#### THE TASK:
Copy the lines from the one containing "(Todo el país)" to the one containing "la capital dominicana.", both included, without any changes.

Stored data entries
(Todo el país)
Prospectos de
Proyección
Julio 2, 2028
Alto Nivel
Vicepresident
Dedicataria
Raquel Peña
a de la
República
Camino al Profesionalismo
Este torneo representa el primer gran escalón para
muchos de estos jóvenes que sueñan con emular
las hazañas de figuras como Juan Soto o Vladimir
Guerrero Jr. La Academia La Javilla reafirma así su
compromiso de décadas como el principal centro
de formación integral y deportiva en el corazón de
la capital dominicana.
...
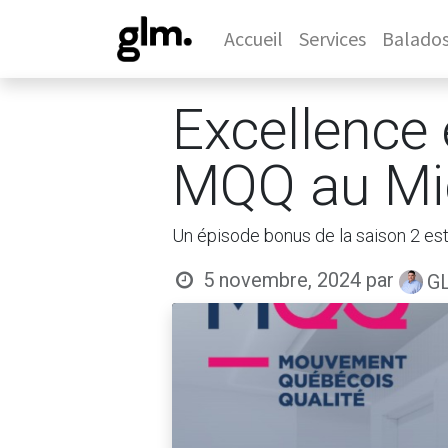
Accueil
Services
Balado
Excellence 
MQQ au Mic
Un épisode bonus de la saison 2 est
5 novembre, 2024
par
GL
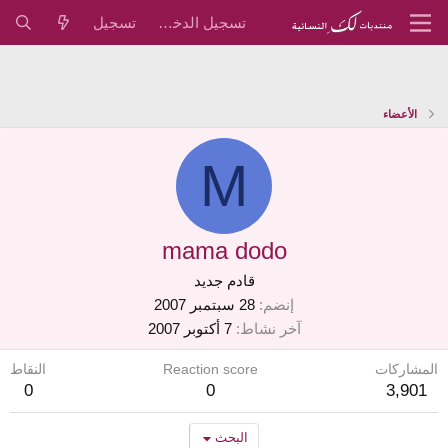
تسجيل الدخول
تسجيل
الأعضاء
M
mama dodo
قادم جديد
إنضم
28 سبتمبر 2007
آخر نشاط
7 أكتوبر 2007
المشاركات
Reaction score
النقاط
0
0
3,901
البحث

#### SOLUTION TO THIS PROBLEM:
(Todo el país)
Prospectos de
Proyección
Julio 2, 2028
Alto Nivel
Vicepresident
Dedicataria
Raquel Peña
a de la
República
Camino al Profesionalismo
Este torneo representa el primer gran escalón para
muchos de estos jóvenes que sueñan con emular
las hazañas de figuras como Juan Soto o Vladimir
Guerrero Jr. La Academia La Javilla reafirma así su
compromiso de décadas como el principal centro
de formación integral y deportiva en el corazón de
la capital dominicana.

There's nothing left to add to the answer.